On crossing the Peace Line, we leave the union flags, the Ulster banners and loyalist murals behind us as we enter the Irish nationalist Falls area. Our first stop is Bombay Street, an ordinary-seeming cul-de-sac where homes jut up against the other side of the Peace Line. The street is infamous for the 1969 Burning of Bombay Street, and also features the Clonard Martyrs Memorial Garden, dedicated to IRA volunteers who were killed during the conflict. Once again, I’m fascinated to be stood in a mundane residential street that wouldn’t feature on a tourist itinerary anywhere else but in Belfast, jostling for space with visitors from other parts of Europe and beyond. Our guide pulls some rubber bullets from his pocket and we marvel at just how much they differ from the image we had in our minds, especially in terms of size. It’s easy to imagine the damage they could cause, and it’s safe to say none of us will be volunteering to be target practice any time soon.

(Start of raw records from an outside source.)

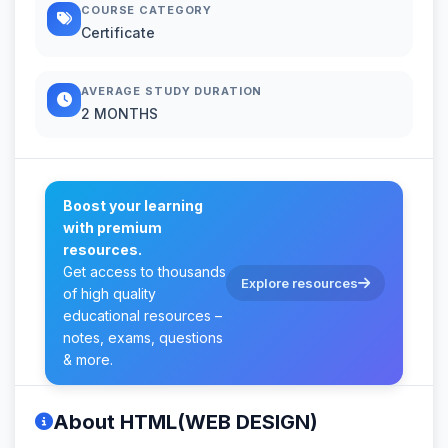
COURSE CATEGORY
Certificate
AVERAGE STUDY DURATION
2 MONTHS
Boost your learning
with premium
resources.
Get access to thousands
Explore resources
of high quality
educational resources –
notes, exams, questions
& more.
About HTML(WEB DESIGN)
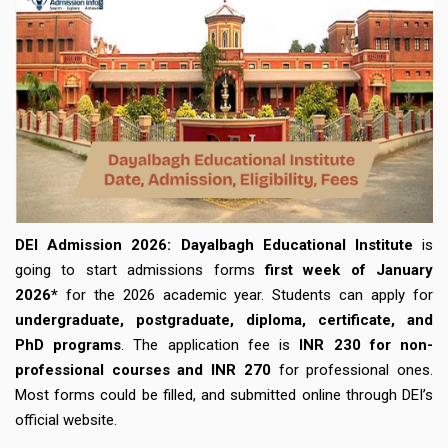
DEI Admission 2026:
Dayalbagh Educational Institute
is
going to start admissions forms
first week of January
2026*
for the 2026 academic year. Students can apply for
undergraduate, postgraduate, diploma, certificate, and
PhD programs
. The application fee is
INR 230 for non-
professional courses and INR 270
for professional ones.
Most forms could be filled, and submitted online through DEI’s
official website.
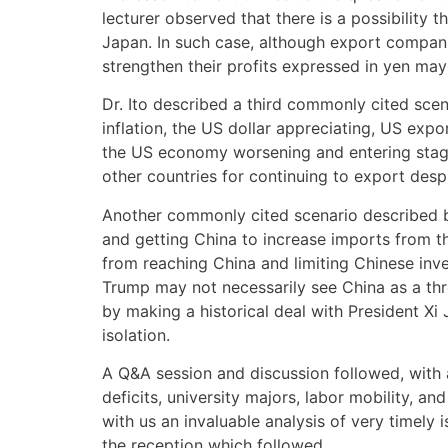
lecturer observed that there is a possibility
Japan. In such case, although export companie
strengthen their profits expressed in yen may
Dr. Ito described a third commonly cited scenar
inflation, the US dollar appreciating, US expo
the US economy worsening and entering stagfla
other countries for continuing to export despi
Another commonly cited scenario described by
and getting China to increase imports from t
from reaching China and limiting Chinese inve
Trump may not necessarily see China as a thr
by making a historical deal with President Xi 
isolation.
A Q&A session and discussion followed, with 
deficits, university majors, labor mobility, a
with us an invaluable analysis of very timely 
the reception which followed.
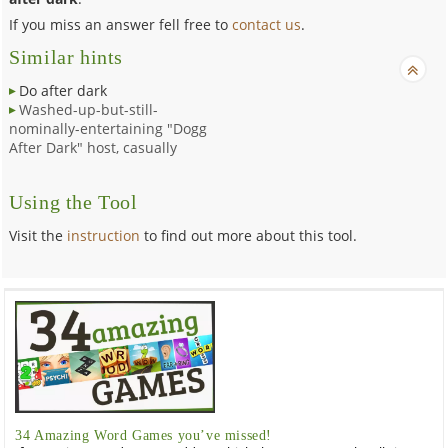
If you miss an answer fell free to
contact us
.
Similar hints
Do after dark
Washed-up-but-still-
nominally-entertaining "Dogg
After Dark" host, casually
Using the Tool
Visit the
instruction
to find out more about this tool.
34 Amazing Word Games you’ve missed!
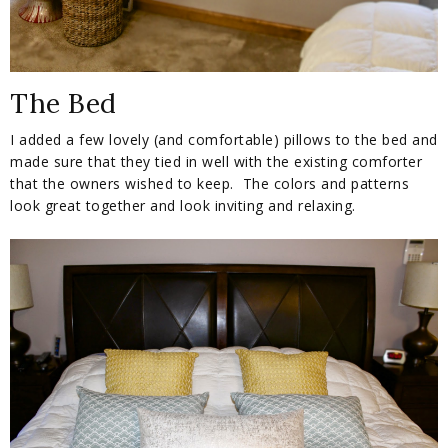
The Bed
I added a few lovely (and comfortable) pillows to the bed and
made sure that they tied in well with the existing comforter
that the owners wished to keep. The colors and patterns
look great together and look inviting and relaxing.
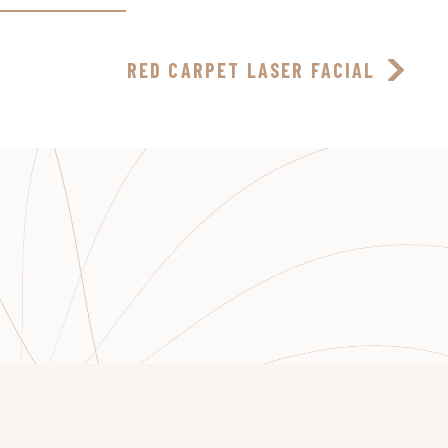
RED CARPET LASER FACIAL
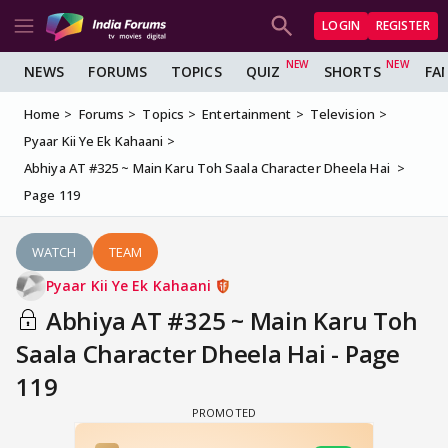
LOGIN
REGISTER
NEWS
FORUMS
TOPICS
QUIZ
SHORTS
FA
Home
Forums
Topics
Entertainment
Television
Pyaar Kii Ye Ek Kahaani
Abhiya AT #325 ~ Main Karu Toh Saala Character Dheela Hai
Page 119
WATCH
TEAM
Pyaar Kii Ye Ek Kahaani
Abhiya AT #325 ~ Main Karu Toh
Saala Character Dheela Hai - Page
119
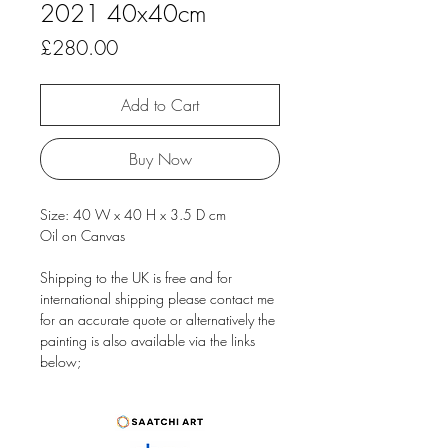
2021 40x40cm
Price
£280.00
Add to Cart
Buy Now
Size: 40 W x 40 H x 3.5 D cm
Oil on Canvas
Shipping to the UK is free and for
international shipping please contact me
for an accurate quote or alternatively the
painting is also available via the links
below;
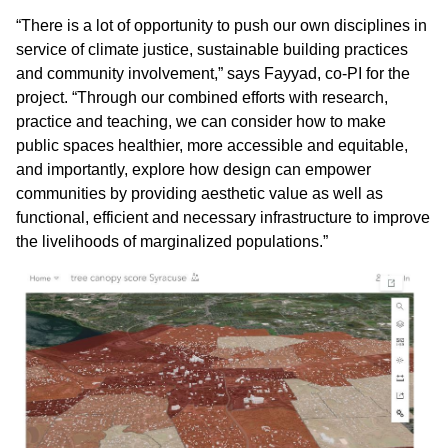
“There is a lot of opportunity to push our own disciplines in
service of climate justice, sustainable building practices
and community involvement,” says Fayyad, co-PI for the
project. “Through our combined efforts with research,
practice and teaching, we can consider how to make
public spaces healthier, more accessible and equitable,
and importantly, explore how design can empower
communities by providing aesthetic value as well as
functional, efficient and necessary infrastructure to improve
the livelihoods of marginalized populations.”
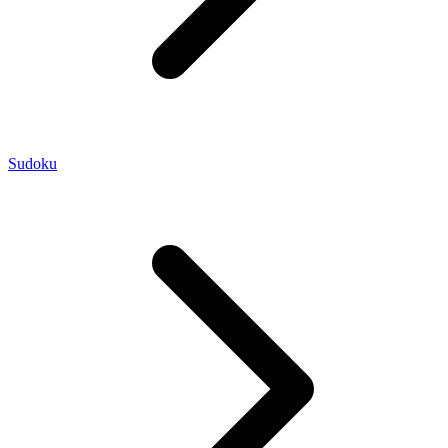
Sudoku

The Falls Road bears one immediate and striking difference to the Shankill. Whereas the Protestant estate is a sea of red, white and blue, the Falls is not equally bedecked in the colours of the Irish tricolour. Indeed, were it not for the Irish language on the road signs and the occasional nationalist mural, you might not even realise where you were. We stop again at the Falls’ junction with Sevastopol Street and join another throng of international tourists to get a snap of one of the most famous murals of all – a giant portrait of IRA hunger striker Bobby Sands. The colourful image adorns the side of a Sinn Fein office, and our guide points out the concrete bollards that line the front of the building, explaining, as if it were needed, what purpose they serve.
A little further down the road, closer to the city centre, we arrive at our final stop, the international wall in Divis. Rows of tourists stand on the opposite side of the road and wait for gaps in the traffic to take a photo of the various murals, many of them in solidarity with political causes around the world with which the Republican movement sympathises. Our guide explains how some are permanent, while others are only temporary and will soon be replaced by something else. My eye is drawn to the striking black, green and red section calling for the release of imprisoned Basque separatist Arnaldo Otegi and to a similar message of solidarity with the Palestinian cause.
At this point, our tour ends. Our guide declares with surprising vehemence that we’d be welcomed into any of the nearby pubs. None of us is willing to put this to the test, so we stroll back into the city centre, and back to the new normal of which I feel lucky to be a part.